When Can My Partner and I Start Having Sex Without a Condom?
You may not want a baby—at least not right now. But you've been part of a couple for a while, and you're both really tired of having to take that awkward break between foreplay and the main event to fumble around for a condom. In fact, it's becoming a serious buzzkill. When, you wonder, can we stop using them?
The decision to ditch latex is different for every couple, and the right time to do it depends on many factors. But it's an issue that eventually crops up in just about every serious relationship. To help you figure out when it's time for you and your partner to consider going condom-free, we asked sex and relationship experts to outline a few healthy ground rules.
You've agreed to be monogamous
If you’ve been seeing your partner on a regular basis and you’ve both verbally agreed to practice monogamy, you can broach the topic—so long as you're confident that there's a solid level of trust between the two of you, says Sari Cooper, founder and director of the Center for Love and Sex in New York City.
Condoms are essential in non-monogamous relationships because they reduce the odds of either of you contracting a sexually transmitted infection (STI)—which is a definite possibility if one or both of you is sleeping with other people. If you suspect your partner isn't being honest with you and that they might be sleeping around, keep wrapping it up—your health could be at stake.
You're upfront about your STI status
Speaking of STIs, before you go condom-free, you both have to be honest about any infections you currently have. Never been diagnosed with one? You're not in the clear. Many STIs have few or no symptoms, and you could still be infected and simply not know it. For this reason, both of you should undergo a full STI panel, which tests for an array of common infections such as chlamydia, gonorrhea, and HIV. If either of you gets a positive result, your doctor will advise you on the next steps, for example, prescribing meds that cure or treat it.
The caveat to STI testing is that the blood test available to diagnose herpes is not usually recommended unless you show symptoms, partly because it can give a false positive.

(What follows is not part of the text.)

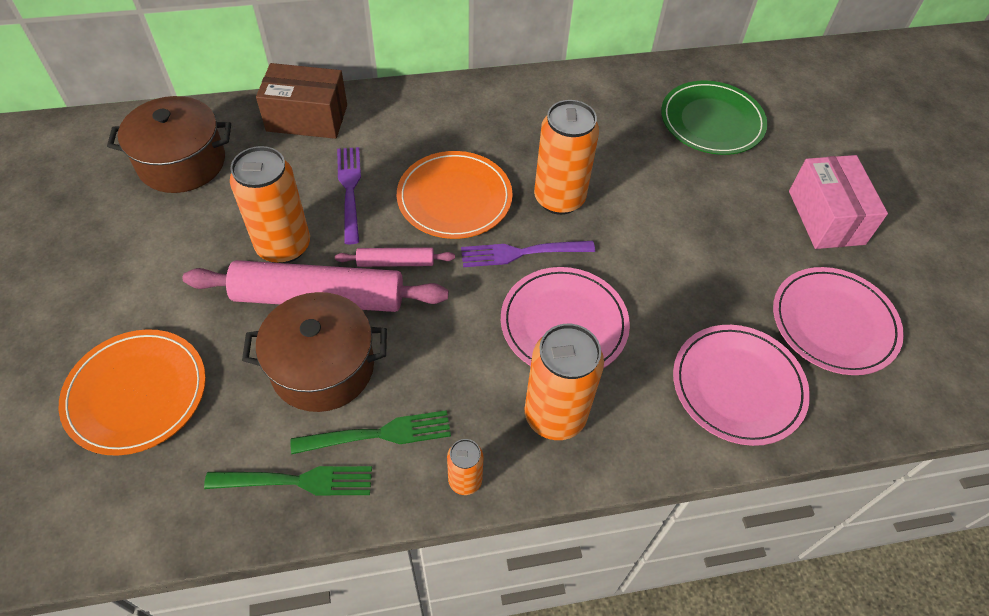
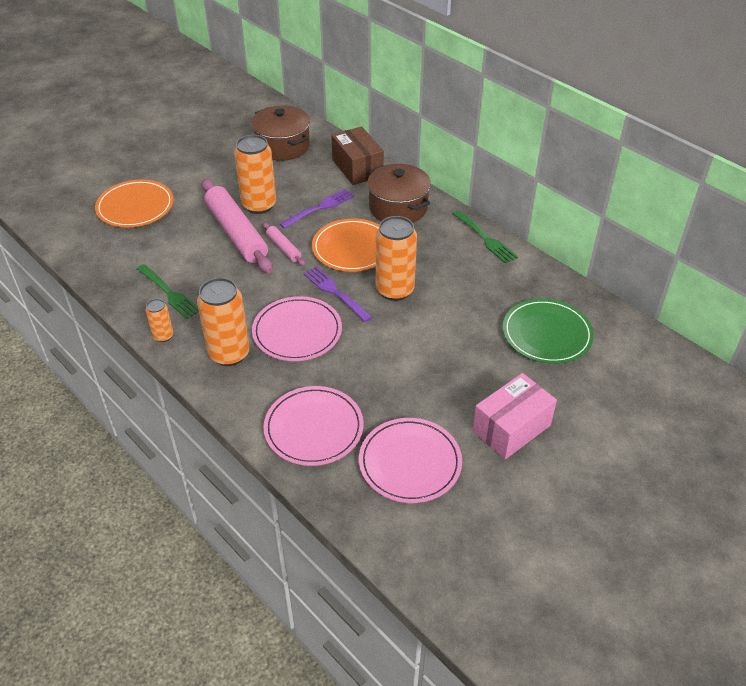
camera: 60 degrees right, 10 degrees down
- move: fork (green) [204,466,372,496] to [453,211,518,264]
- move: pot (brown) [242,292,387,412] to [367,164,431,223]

And though you can go to your ob-gyn to be tested for HPV (human papillomavirus), HPV testing for men is not recommended by the Centers for Disease Control, nor is an approved test available. While genital herpes generally doesn't lead to a more serious condition, HPV can. Some strains of the virus are known to cause cervical cancer and other cancers.
For this reason, some ob-gyns recommend playing it safe and sticking with condoms for longer than you might want to. Orlando-based ob-gyn Christine Greves, MD recommends waiting at least two years before stopping condom usage. Two years seems pretty long, but her suggestion is based on the fact that it can take up to two years to clear high-risk HPV.
Still, she realizes that this may be unrealistic for many couples. “If you choose otherwise, know that your ob-gyn is here for you and that you aren’t judged,” Dr. Greves says.
You have another birth control method in place
Saying good-bye to condoms isn't only a matter of your STI status. Since you don't want to have a baby yet, it’s important to have another contraception method at the ready. (And no, pulling out is not birth control.) No form of pregnancy protection is perfect for everyone, but between the Pill and the Ring, as well as longer-term options like the birth control implant and an IUD, you should be able to find a method that works with your body and lifestyle.
You feel comfortable talking it out with your partner
If you feel uncomfortable bringing up the topic, it might be a sign that your relationship isn't at a place yet where you should stop using condoms. "If you’re not ready for that conversation or what could happen if you don’t use a condom, then there is nothing wrong with waiting,” Dr. Greves says.
But if you are, here are some pointers. Have the conversation on a date, at dinner, or somewhere you feel comfortable outside of the bedroom. Discussing in person, instead of firing off a text, opens the floor to both parties to share their STI history and where they stand in terms of having a baby, says Sherry A. Ross, MD, a Los Angeles-based ob-gyn and author of She-ology: The Definitive Guide to Women's Intimate Health. Period.
How to start this crucial convo? Let your partner know how much you care about the relationship, and also their health. Make it clear that you're ready to check in with your ob-gyn for testing and contraception, and that you expect them to step up and get tested by his doc as well. Hashing it out can be awkward, sure. But it will give you a sense of whether your partner sees the relationship the same way you do and that you're both on the same page.